オレンジの201系電車もいまだ大阪環状線では健在。

オレンジの201系電車もいまだ大阪環状線では健在。

103系の後継車両、201系も大阪環状線では健在。
103系は最後の1本になり今回2017年10月3日に引退となりますが、201系は15本が在籍しているとのことです。
しかし、この201系も、来年度には引退が決まっているとのことです。
201系はJR東日本では1981年に登場しました。(既にJR東日本では引退)
昭和がまた一つ、消えていきます。

103系、そして201系が引退する理由。

大阪環状線の新型車両323系(裏辺研究所さまより借用)

大阪環状線の新型車両323系(裏辺研究所さまより借用)

103系と201系の跡を継ぐJR西日本の新型車両「323系」。
103系と201系は、1両につき片側「4つ」ドアがあるのですが、この323系は何と「3つ」しかありません。

山手線とは似ているようで全然違う大阪環状線。

4扉と6扉の違いを説明してくれる動画。

4扉と6扉の違いを説明してくれる動画。

山手線ではなく総武線の動画ですが、6扉の威力が写真でわかります。
ドアを巨大にした東京メトロ東西線15000系電車。

ドアを巨大にした東京メトロ東西線15000系電車。

あまりの混雑の激しさに、一度は取りやめた巨大ドアを復活させた東京メトロ東西線15000系電車。
山手線は、出入庫以外はひたすら山手線内だけを走り、他の路線には一切行きません。
(埼京線や湘南新宿ラインの走る線路は、複々線である「山手貨物線」と言います。)
それに対し、大阪環状線は、京橋を起点として、関空に行ったり奈良に行ったり和歌山に行ったりする、複数の路線へと向かう列車が1つの路線を共有しています。
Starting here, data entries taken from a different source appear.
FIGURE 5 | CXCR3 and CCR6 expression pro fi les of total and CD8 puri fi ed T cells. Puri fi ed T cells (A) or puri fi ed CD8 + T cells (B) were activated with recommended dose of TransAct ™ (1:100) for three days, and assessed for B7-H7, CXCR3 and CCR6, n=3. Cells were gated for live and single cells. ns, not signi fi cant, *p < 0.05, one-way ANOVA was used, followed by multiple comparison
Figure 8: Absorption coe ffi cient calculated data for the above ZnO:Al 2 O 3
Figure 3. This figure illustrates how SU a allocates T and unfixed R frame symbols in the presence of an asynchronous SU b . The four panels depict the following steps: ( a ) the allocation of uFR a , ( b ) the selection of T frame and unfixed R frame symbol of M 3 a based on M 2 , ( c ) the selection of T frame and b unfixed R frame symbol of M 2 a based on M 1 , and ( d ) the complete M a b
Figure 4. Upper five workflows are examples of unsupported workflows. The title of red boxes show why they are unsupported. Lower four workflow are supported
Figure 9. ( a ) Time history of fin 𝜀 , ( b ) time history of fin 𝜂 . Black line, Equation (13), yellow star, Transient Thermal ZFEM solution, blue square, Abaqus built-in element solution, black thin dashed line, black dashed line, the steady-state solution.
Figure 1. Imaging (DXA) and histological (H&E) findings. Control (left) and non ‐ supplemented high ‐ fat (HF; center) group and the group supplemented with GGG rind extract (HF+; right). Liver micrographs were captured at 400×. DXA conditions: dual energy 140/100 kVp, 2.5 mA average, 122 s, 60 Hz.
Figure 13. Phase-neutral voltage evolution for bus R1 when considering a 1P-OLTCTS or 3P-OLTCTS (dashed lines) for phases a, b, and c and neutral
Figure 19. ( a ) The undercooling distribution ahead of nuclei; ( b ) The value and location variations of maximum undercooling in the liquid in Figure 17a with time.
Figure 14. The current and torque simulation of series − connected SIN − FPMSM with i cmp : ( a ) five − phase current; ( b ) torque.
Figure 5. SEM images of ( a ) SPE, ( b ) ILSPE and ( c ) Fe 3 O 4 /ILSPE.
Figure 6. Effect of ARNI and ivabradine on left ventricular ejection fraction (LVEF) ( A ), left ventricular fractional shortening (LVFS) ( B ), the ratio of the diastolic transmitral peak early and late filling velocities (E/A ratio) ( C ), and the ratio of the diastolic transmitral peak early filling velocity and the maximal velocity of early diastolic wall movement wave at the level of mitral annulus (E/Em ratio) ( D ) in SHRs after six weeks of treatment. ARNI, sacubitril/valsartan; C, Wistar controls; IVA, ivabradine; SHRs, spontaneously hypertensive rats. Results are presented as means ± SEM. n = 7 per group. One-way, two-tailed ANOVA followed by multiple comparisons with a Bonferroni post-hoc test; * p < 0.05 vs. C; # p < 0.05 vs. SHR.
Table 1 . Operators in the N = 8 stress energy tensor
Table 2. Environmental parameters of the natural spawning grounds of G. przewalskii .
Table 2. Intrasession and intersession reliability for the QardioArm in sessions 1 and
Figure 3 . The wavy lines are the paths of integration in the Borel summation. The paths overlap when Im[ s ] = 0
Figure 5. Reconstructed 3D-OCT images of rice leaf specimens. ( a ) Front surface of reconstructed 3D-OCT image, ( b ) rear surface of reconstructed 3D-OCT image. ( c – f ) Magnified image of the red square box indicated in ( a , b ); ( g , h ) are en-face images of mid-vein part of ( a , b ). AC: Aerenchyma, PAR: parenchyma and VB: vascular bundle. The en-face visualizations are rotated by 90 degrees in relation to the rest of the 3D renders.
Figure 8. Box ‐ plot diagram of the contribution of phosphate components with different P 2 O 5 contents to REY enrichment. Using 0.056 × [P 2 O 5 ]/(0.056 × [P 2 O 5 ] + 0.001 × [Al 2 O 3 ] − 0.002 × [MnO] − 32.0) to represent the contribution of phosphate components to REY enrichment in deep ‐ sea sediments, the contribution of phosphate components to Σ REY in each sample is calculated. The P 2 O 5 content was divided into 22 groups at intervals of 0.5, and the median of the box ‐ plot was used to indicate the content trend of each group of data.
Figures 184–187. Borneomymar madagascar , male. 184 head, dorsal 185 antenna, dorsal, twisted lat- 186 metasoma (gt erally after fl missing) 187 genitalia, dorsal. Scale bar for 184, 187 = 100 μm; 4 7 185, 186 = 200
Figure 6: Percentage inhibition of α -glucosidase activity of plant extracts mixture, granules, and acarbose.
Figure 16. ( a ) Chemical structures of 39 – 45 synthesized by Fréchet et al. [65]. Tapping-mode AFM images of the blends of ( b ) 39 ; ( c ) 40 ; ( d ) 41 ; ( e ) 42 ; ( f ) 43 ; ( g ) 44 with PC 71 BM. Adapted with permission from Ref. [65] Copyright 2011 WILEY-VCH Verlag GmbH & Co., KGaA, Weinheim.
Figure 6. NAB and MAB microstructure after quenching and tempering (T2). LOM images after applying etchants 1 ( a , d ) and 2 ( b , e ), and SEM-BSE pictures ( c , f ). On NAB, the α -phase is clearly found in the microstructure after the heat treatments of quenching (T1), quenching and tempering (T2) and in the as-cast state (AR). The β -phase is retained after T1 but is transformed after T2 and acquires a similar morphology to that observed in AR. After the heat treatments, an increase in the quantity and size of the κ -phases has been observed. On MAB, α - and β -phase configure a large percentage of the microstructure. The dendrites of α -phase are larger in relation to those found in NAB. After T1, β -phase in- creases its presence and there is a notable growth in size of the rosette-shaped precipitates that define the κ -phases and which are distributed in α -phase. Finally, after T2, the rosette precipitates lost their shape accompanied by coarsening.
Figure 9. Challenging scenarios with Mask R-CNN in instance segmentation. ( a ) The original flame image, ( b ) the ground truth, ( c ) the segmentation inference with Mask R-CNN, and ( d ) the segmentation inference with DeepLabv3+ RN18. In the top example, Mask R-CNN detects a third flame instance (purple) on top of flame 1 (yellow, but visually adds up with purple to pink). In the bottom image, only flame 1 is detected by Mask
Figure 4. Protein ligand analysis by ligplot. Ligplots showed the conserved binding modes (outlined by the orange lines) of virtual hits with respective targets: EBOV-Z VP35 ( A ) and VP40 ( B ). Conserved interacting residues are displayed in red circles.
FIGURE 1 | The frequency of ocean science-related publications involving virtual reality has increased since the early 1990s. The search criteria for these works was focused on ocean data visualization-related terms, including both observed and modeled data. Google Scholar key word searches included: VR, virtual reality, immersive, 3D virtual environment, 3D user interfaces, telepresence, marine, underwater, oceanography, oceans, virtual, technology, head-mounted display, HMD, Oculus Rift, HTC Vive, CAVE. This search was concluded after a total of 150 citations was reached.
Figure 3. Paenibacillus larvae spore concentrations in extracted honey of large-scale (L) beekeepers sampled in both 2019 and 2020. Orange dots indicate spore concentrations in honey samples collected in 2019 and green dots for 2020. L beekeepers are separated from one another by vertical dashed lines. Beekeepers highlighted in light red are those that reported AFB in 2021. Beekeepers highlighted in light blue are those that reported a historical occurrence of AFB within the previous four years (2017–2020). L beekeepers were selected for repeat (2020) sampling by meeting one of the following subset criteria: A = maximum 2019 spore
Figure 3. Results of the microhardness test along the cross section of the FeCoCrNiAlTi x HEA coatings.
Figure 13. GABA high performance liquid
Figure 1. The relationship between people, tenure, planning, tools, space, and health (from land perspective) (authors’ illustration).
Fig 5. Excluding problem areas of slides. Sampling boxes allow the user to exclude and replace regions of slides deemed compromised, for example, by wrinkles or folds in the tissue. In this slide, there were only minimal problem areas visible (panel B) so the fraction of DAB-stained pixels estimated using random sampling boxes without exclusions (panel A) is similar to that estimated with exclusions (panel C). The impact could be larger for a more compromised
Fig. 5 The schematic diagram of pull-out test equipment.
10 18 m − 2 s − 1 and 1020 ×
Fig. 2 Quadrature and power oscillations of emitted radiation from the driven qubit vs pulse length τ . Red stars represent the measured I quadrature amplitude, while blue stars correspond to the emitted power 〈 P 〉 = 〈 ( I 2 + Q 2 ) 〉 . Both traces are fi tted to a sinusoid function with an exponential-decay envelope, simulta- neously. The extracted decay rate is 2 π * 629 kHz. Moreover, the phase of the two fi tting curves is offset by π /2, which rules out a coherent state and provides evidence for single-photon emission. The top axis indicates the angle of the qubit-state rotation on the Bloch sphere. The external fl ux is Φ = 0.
そして、東京の東海道線などJR東日本は、混雑緩和が第一義であるので、3ドアだった113系や211系を追い出して、4ドアのE231系やE233系に車両を置き換えました。
それに対し、東京ほど過酷な混雑のない、また、私鉄と競合している区間の多いJR西日本は、混雑緩和よりも、快適性を提供することが第一義となってきます。
JR西日本の誇る、新快速、関空・紀州路快速、大和路快速などで利用されるJR西日本独自の車両である221系、223系、225系をはじめとする車両は基本的に3ドアです。
103系や201系は、あくまで「東京の常識」をベースにした車両なので、大阪の実情にはそぐわなかった点もあったのです。

「ホームドア設置のため」が一番の理由だった。

列車の遅延を防ぐ強力な手段が、「ホームドアの設置」です。
これがあれば、列車への接触事故が激減します。
前述したように、多数の路線に向かう大阪環状線は、遅延があると多くの路線へと影響が広がります。
しかし、ホームドアを設置するためには、ドアの位置を揃える必要があります。
このため、JR西日本は、大阪環状線を走る車両は、「3ドアにしよう」ということになったわけです。
(特急はるかなどへの対応はわかりませんが、おそらく特急停車駅は限定されるので、その駅だけ対応を変えるのだと推測されます。)
そのため、「4ドアで、しかも老朽化も進んできた103系や201系を、大阪環状線から引退させる」方策を取ったのです。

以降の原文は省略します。